=== Task instructions ===
1. Answer these from the passage on the Hurricanes:
(a) In what year did the team win the NHL's championship?
(b) At what price did the nine-game pass offered in February begin?
(c) What do the players now enter through when taking the ice at the start of games?
2. Duplicate word for word the part of the passage on the Hurricanes starting at "Since then, however, the" and ending at "of the league.".

=== Given passage ===
────────────────────────────────────────
    So when Dundon began pursuing ownership of the Hurricanes last fall, he was alarmed by what he saw at his first visit to a home game. “I came to the game and it didn’t look like what I would want it to look like,” he says. “If I’m going to be involved, I have what I consider the right way to do things, and this isn’t it.”
    The Hurricanes once enjoyed a lofty place on the Triangle sports landscape. When previous owner Peter Karmanos Jr. brought the team here from Hartford, Connecticut, in 1997, the Hurricanes endeared themselves to local fans. They reached the Stanley Cup Finals in 2002, and won the NHL’s championship in 2006. Carolina’s neophyte fans were quickly the envy of the hockey world, and became widely known for tailgating at play-off games and—memorably—standing throughout Game 7 of the Finals in 2006.
    Since then, however, the Hurricanes have made just one play-off appearance, in 2009. Their current eight-year post-season drought is the longest among NHL teams, and attendance has sagged to the bottom of the league.
    The continued losing is an obvious problem, but Dundon is taking a first-things-first approach. Already, he has tinkered with endless small details to enhance the fan experience. For Carolina’s game on January 30th, he allowed all ticket holders with upper-level seats to move down to the lower bowl of PNC Arena. The decision was good for the fans and good for the game atmosphere. And in February, the Hurricanes offered a nine-game pass beginning at $97—less than the cost of one game for many lower-bowl seats.
    Dundon says he will also insist on players having more interaction with the fans. Already the team has adopted a new procedure for taking the ice at the start of games: Rather than walking directly from the locker room, the players now enter through a “fan tunnel,” and more personal connections are on the way.
    “These are young, fascinating people who have made it to the top of their profession,” he says. “As people [get to] know [the players], that’s how we will make them fans. What’s realistic is to gain an emotional attachment to these really talented, committed athletes.”
    However, the changes won’t stop there. He has repeatedly suggested that the Hurricanes will be “best in class” when his changes are put in place. And that includes the arena as well as the community engagement. Eventually, a state-of-the-art scoreboard will be installed above the ice.
────────────────────────────────────────
[Dataset entries]
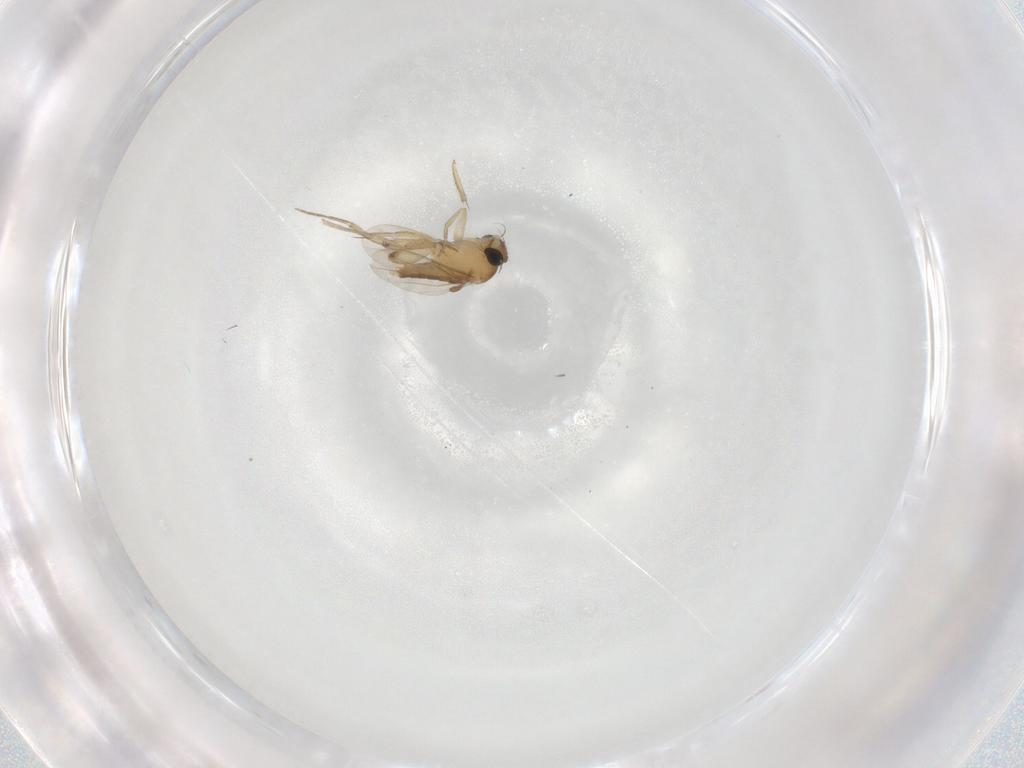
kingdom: Animalia
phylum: Arthropoda
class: Insecta
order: Diptera
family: Phoridae
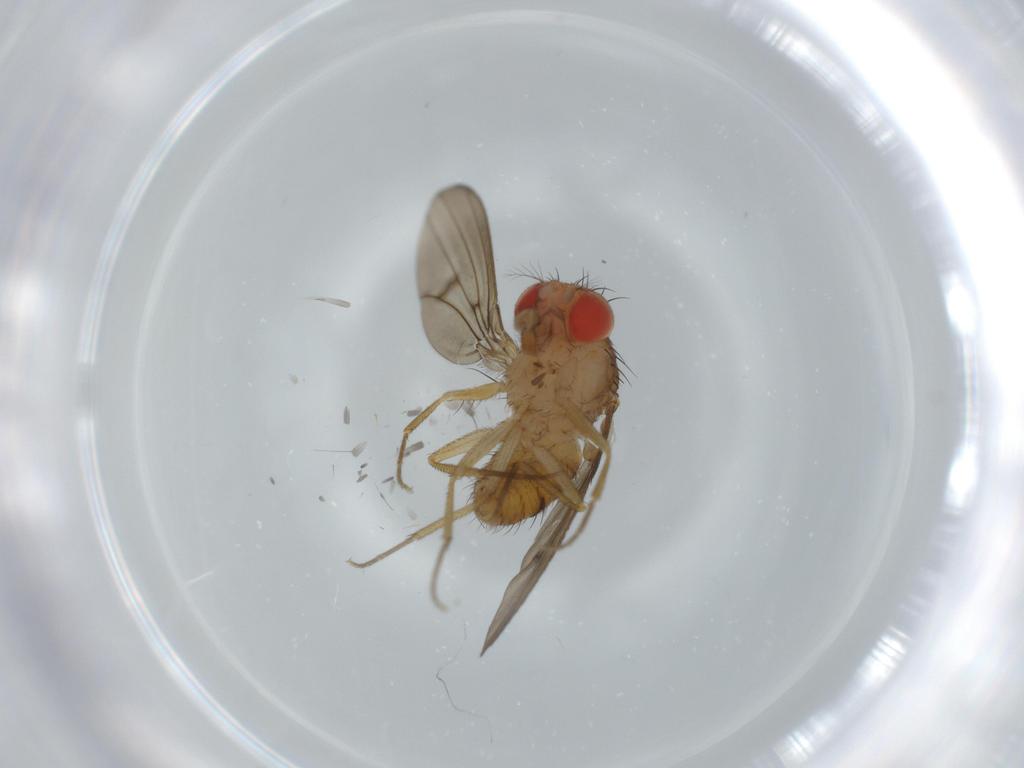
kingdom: Animalia
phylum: Arthropoda
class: Insecta
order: Diptera
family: Drosophilidae
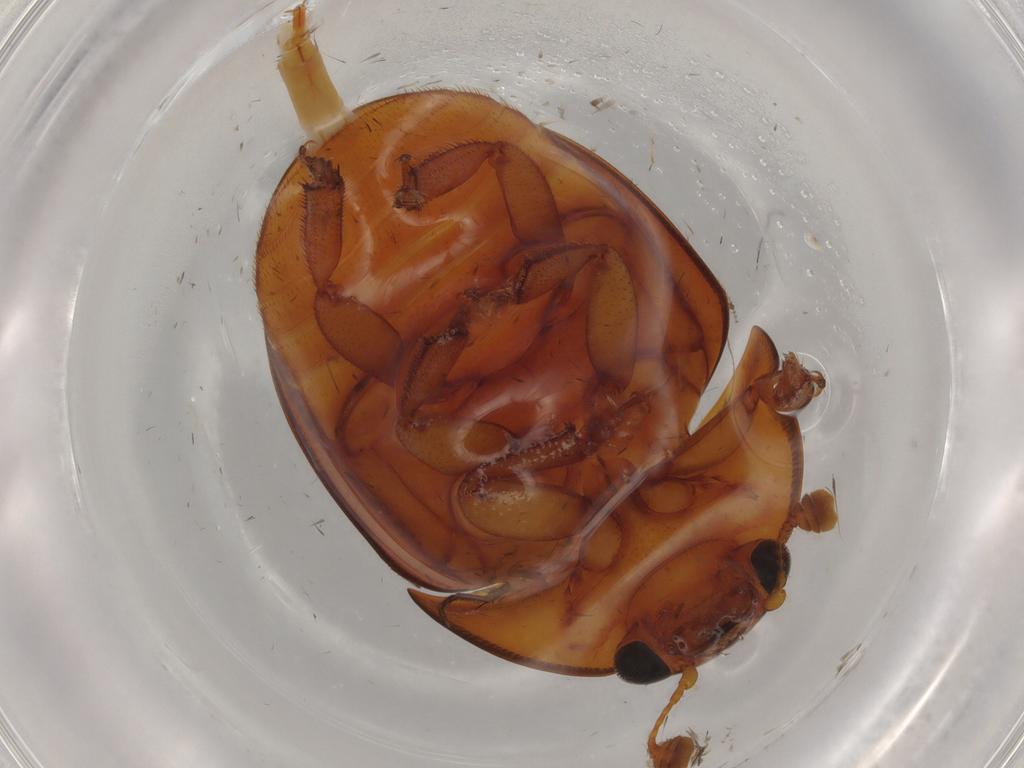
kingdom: Animalia
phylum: Arthropoda
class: Insecta
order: Coleoptera
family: Nitidulidae
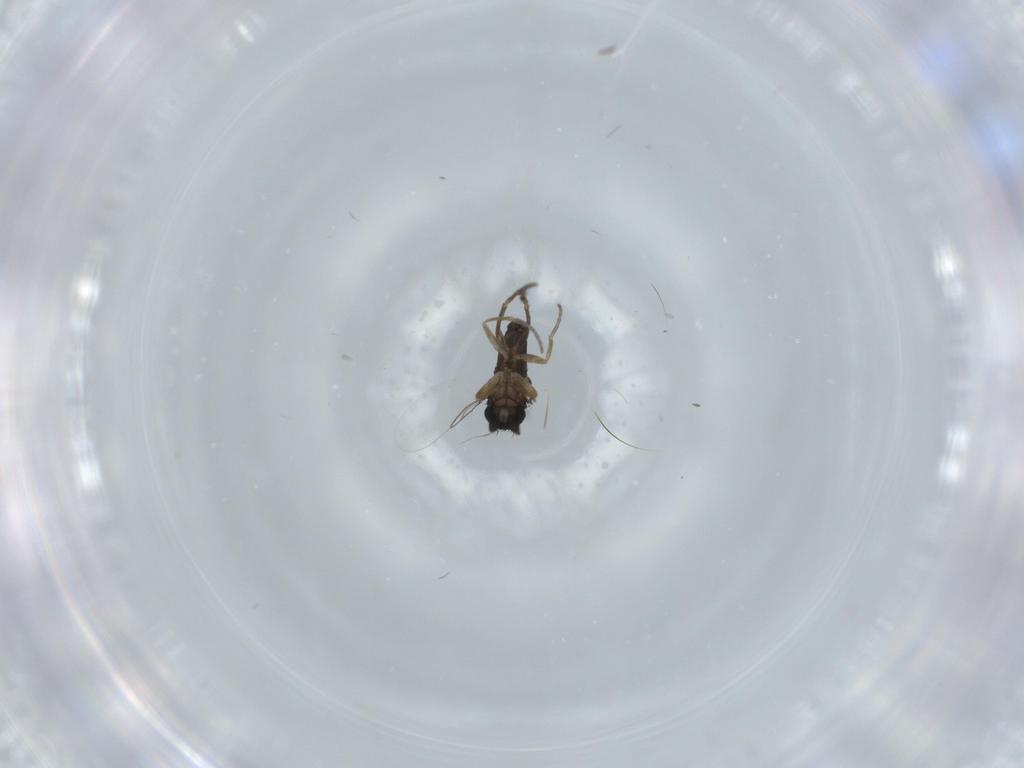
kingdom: Animalia
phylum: Arthropoda
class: Insecta
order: Diptera
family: Phoridae
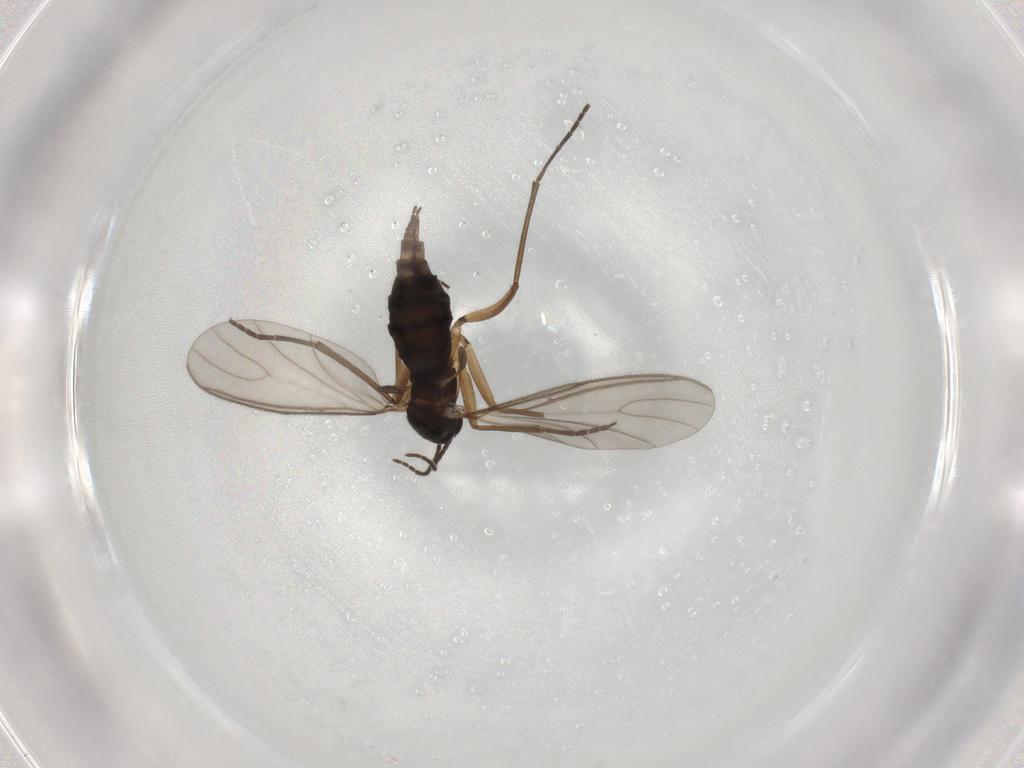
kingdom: Animalia
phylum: Arthropoda
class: Insecta
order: Diptera
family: Sciaridae
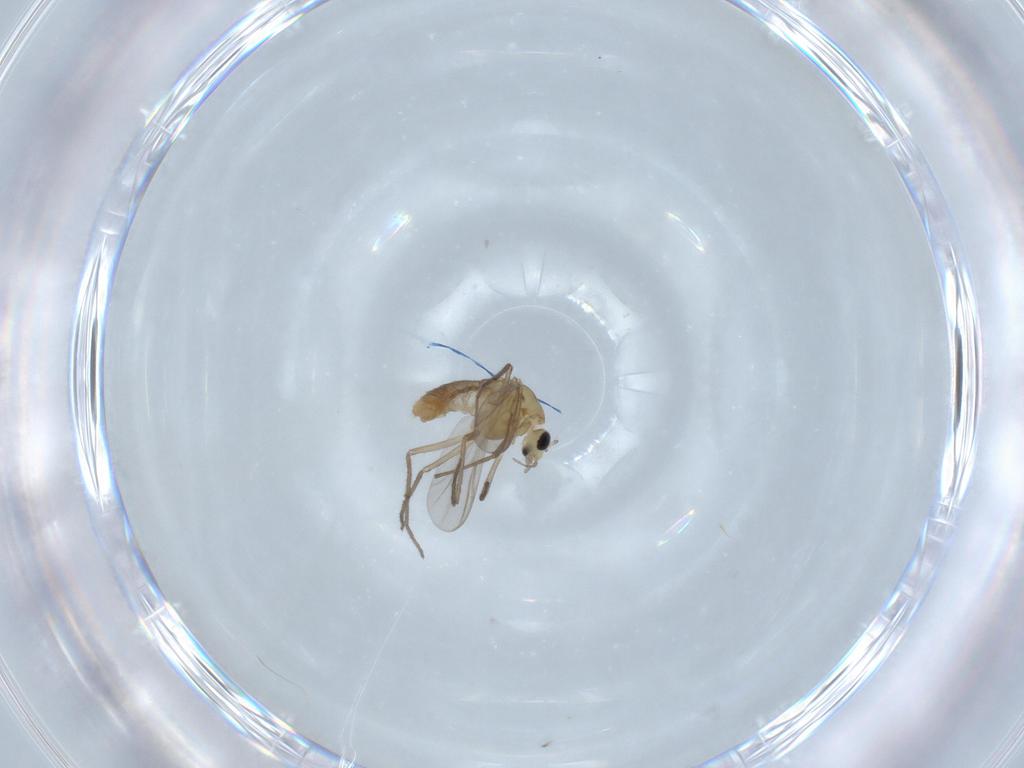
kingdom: Animalia
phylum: Arthropoda
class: Insecta
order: Diptera
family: Chironomidae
────────────────────────────────────────
=== Outputs in order ===
1.
(a) 2006
(b) $97
(c) A "fan tunnel"

2.
Since then, however, the Hurricanes have made just one play-off appearance, in 2009. Their current eight-year post-season drought is the longest among NHL teams, and attendance has sagged to the bottom of the league.